The patients were stratified by age (younger than 60 years vs. 60 years and older) and by IPI score (2/3 vs. 4/5), and then randomized to receive either six cycles of R-CHOP or R2-CHOP. Lenalidomide was given in a dose of 25 mg on days 1-10 of each cycle. In contrast, the dose used in ROBUST was 15 mg given on days 1-14 of each cycle.
In ECOG-ACRIN 1412, patients assigned to lenalidomide received mandatory neutropenia prophylaxis with granulocyte-colony stimulating factor.
The time from diagnosis to treatment was a median of 21 days, with only 61 of 280 evaluable patients starting treatment more than 31 days after diagnosis. In ROBUST, the median time to start therapy was 31 days.
Dr. Nowakowski and his colleagues hadthat time to treatment is an important prognostic factor in DLBCL.
The efficacy evaluation included 145 patients assigned to R2-CHOP, and 135 assigned to R-CHOP. Primary reasons for exclusion were ineligibity following central pathology review or lack of diagnostic material for review.
After a median follow-up of 2.5 years, R2-CHOP was associated with a 34% improvement in progression-free survival, the primary endpoint (hazard ratio [HR] 0.66, P = .03). The 1-year progression-free survival rates were 83% with R2-CHOP and 73% with R-CHOP. Respective 2-year progression-free survival rates were 76% and 70%.
There was no significant difference, however, in the secondary overall survival endpoints with 1-year and 2-year overall survival of 93% vs. 87% and 86% vs. 80%, respectively.
Similarly, there was no difference in rates of PET-ascertained complete response, at 72% with R2-CHOP and 67% with R-CHOP.
R2-CHOP showed greater benefit across most subgroups, including patients with lower IPI score, patients with bulky disease, patients younger than 60 years, women, and patients with shorter time to treatment.

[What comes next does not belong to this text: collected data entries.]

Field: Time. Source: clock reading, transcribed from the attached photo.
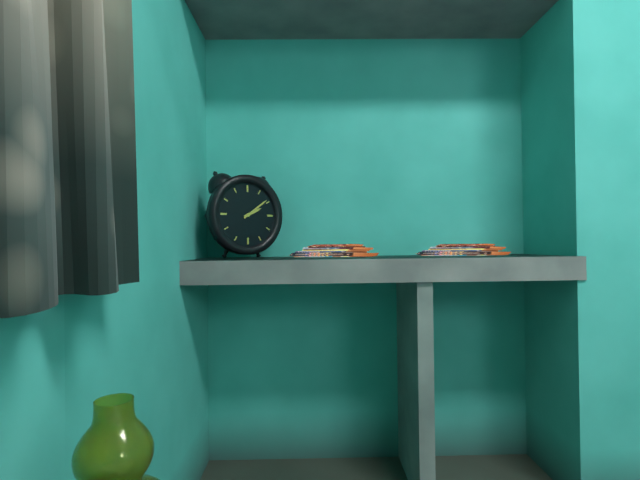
2:09
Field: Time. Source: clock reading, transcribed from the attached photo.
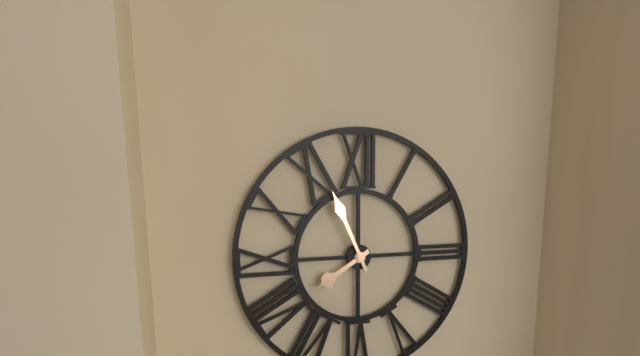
7:56
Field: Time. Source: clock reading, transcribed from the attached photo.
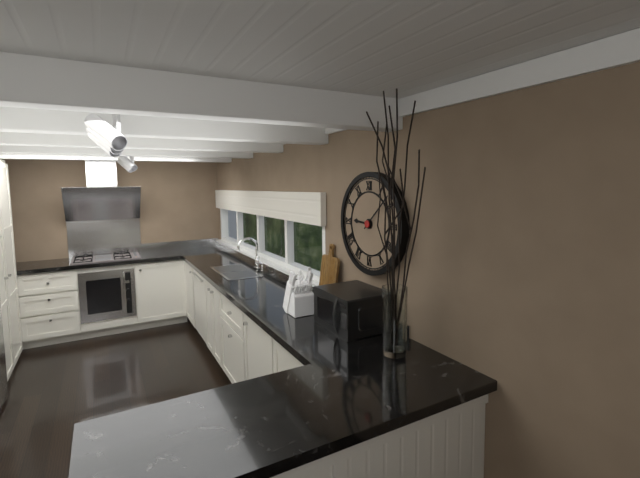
9:08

There were also nonsignificant trends hinting at better outcomes with R2-CHOP, regardless of cell of origin.
Toxicities were typical for R-CHOP, although patients on R2-CHOP had significantly higher rates of grade 3 or 4 diarrhea, febrile neutropenia, and thrombocytopenia.
In addition to the trial differences mentioned previously, the differences in outcomes might be explained by the possibility that lenalidomide activity is not restricted to ABC DLBCL, Dr. Shipp said.

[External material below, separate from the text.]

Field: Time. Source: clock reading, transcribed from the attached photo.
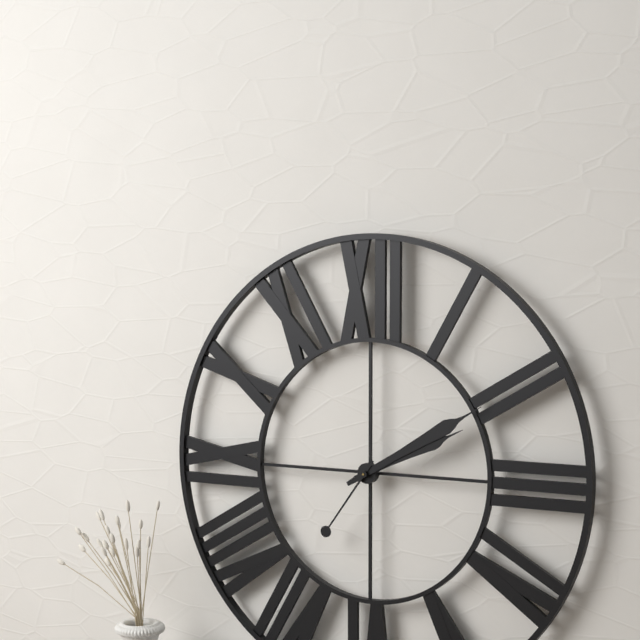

“One of the things that’s important to remember about lenalidomide is that it’s an immunomodulating agent and it has also has effects on tumor-infiltrating T cells,” she said.
Differences in response to therapy may also be explained by recent findings showing genetic heterogeneity in transcription-defined ABC DLBCLs, she said.
ECOG-ACRIN 1412 was supported by the National Cancer Institute and by Celgene. Dr. Nowakowski reported consulting/advising for and research funding from Celgene and others. Dr. Shipp reported consulting/advising for Bristol-Myers Squibb, honoraria from BMS and AstraZeneca, and institutional research funding from BMS and Bayer.